比如下图中,在原始丛林里砍下的一颗参天大树。要把它分成很多段,好拉出去做器具。请来了一剑无痕大师,结果他在树上扎了好多个窟窿。
一个窟窿断不了,它又扎了好多个窟窿,大家再一起用手推,用脚踹,最后终于砍下来分段。
但这不是重点。
重点是,这来自同一颗大树的一段段木材,分到了各地的能工巧匠手里,做了一张一叔的大床,在河里荡,它喜欢荡,还做了一把老键的椅子,坐在大海边上离骚,同理,还做了山水兄的茶案,听清风明月,来罘兄一块苏美尔楔形文字刻版,抚今追昔,木兄手中的一柄折扇,上书“没文化”三个大字,格调高雅,还有一剑喜欢的一根拔粪宝。
总之呢,大家各有所爱,且在五湖四海。
各人细看自己的那件宝贝,都是清晰的,确定的,爱不释手的,没有任何模糊、混沌可言。
除了上帝,也许也没有任何一个人类,知道这些有区分的、清晰的、确定的不同的宝贝,不模糊的,不混沌的,来自丛林里那一颗参天大树。
假设我们有上帝视角,请循其本,如倒播录像一般,那么无论是拔粪宝、折扇、楔形文字木刻、茶案、椅子和大床,从五湖四海,回到运输、市场,不同艺人、作坊的手,到那分成几段的原木,最后回到原始丛林里刚砍下还没有被一剑捅下许多窟窿的大树原木。
道德经上,老子叫这个东西“朴”。
全回来了。
它们都回来了对吧?拔粪宝、折扇、木刻、茶案、椅子和大床,全回来了。包括当初被一剑捅下掉进臭水沟的木屑,全回来了,在上图的“朴”上。
仿佛从未分离一般。
你看不出哪一块是臭水沟的,哪一块是茶案的,甚至做成耶稣、佛祖雕像的。
但是呢,它们都拥有相同的材质、质地、纹理。
它们都是这样的“朴”,无分别的,无区分的,什么物质形态上叫得出名字的成品都没有,商人、市场附加的价格、价值也没有,精神上赋予的高低贵贱也没有。
但是准备有。
砍下来,分成段,拉出去,就开始有。
什么是混沌,这个就是混沌了。只是我举了一个看得见听得到摸得着的例子。而真正的混沌,“大象无形”,“大音希声”,“大方无隅”,是看不见听不到摸不着的。
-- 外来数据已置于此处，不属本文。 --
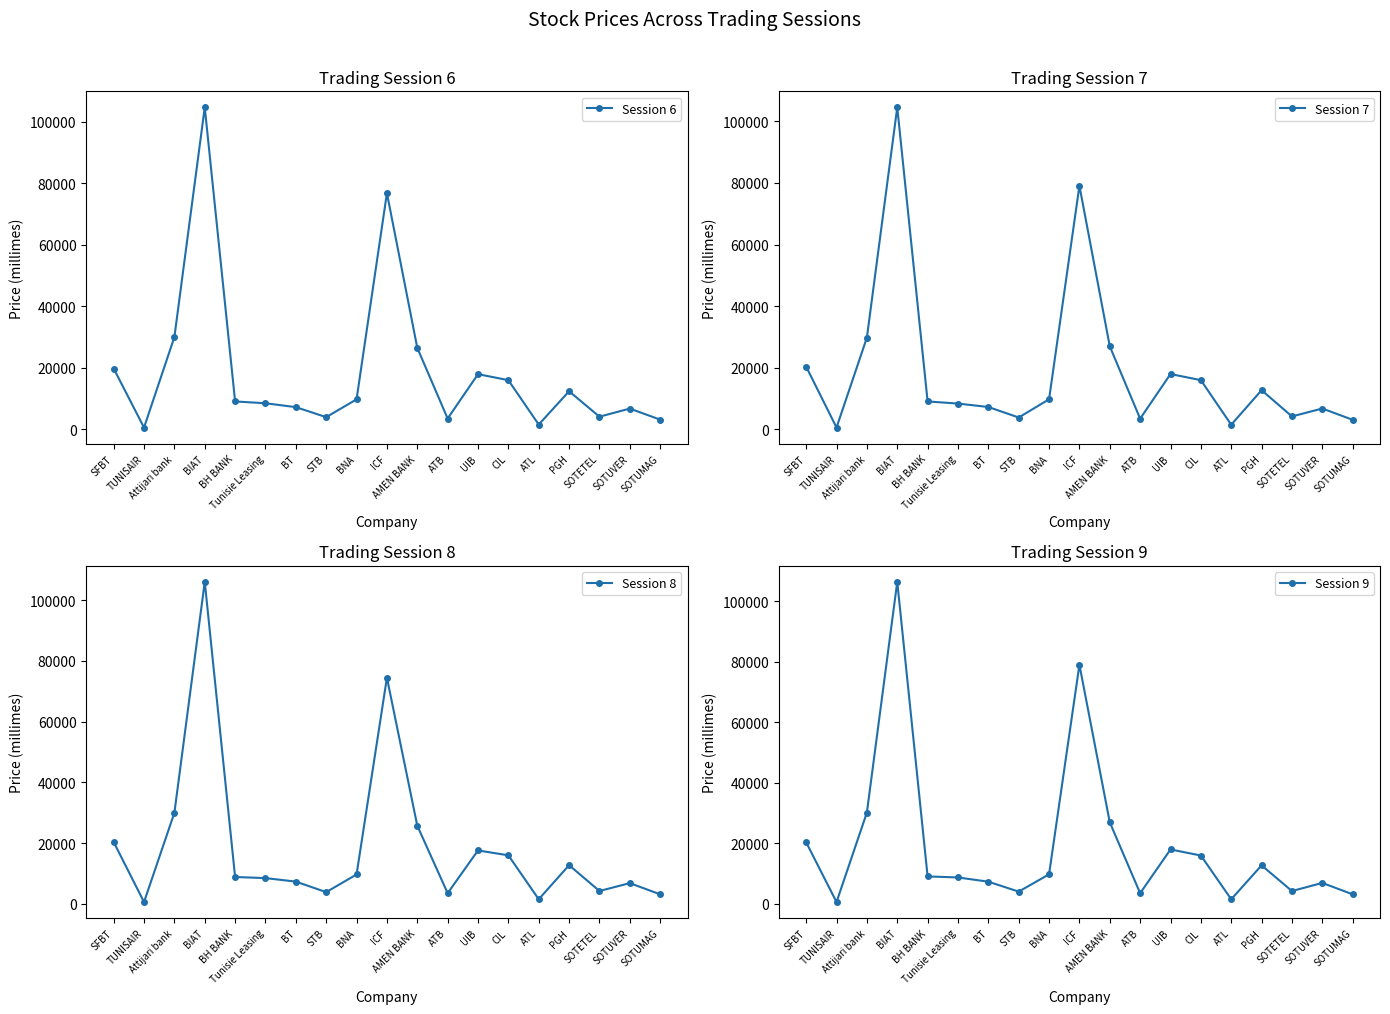

Which series has the largest total across all categories?

Session 9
“视之不见名曰夷,听之不闻名曰希,搏之不得名曰微。此三者不可致诘,故混而为一”。
这个是混沌。
虽然看不见听不到摸不着,但可以推理,可以领悟,甚至可以感知。
“闭耳塞听”。
“闭耳塞听”,在生活常理中,是个贬义词,但在老子道德经哲学中,无非类似庄子心斋。你不被眼前有区分的、清晰的现象世界迷惑,没有什么杂念,那么心中存一志,或完全放空,那也就像坐禅,去推理、领悟、体验,那看似虚无的混沌了。
回到那个状态。
那块木头。万物同质同一,从它而来。有形来自无形,有分来自无分。其无形无状,未有区分,并非模糊、不清、混乱、无序。
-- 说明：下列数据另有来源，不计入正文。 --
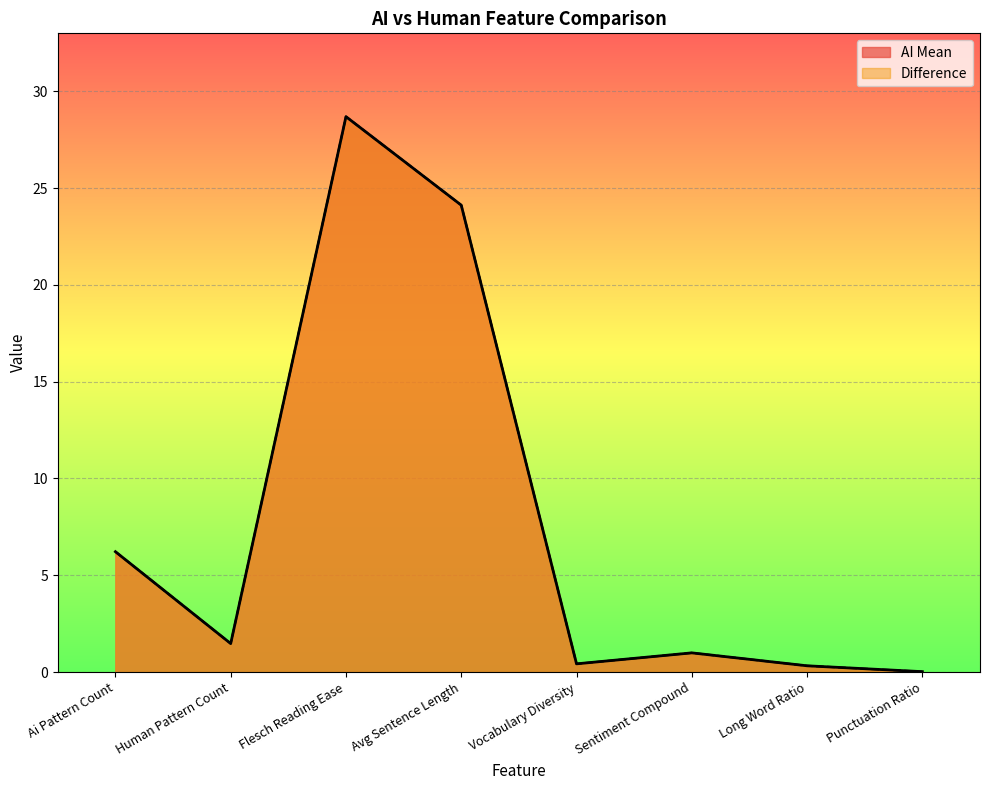

Which series changed the most between Vocabulary Diversity and Long Word Ratio?

AI Mean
而实际上,所有的清晰、确定、有序,来自于它的清晰、确定、有序。
否则一颗种子,如何长成一颗参天大树,一个小豆豆,如何长成了一个一米八的有鼻子有眼睛的大个儿,或前凸后翘的美女呢?
一定有一。
一的背后是什么呢?一之前呢?
一都混沌,那更不知道。
不知道,所以我们叫它道。
来罘
2024-12-28 16:02:55陶兄这是要打群架吗?身板可够结实?不过,你还没攻到我的城下,吾且安坐城楼观山景。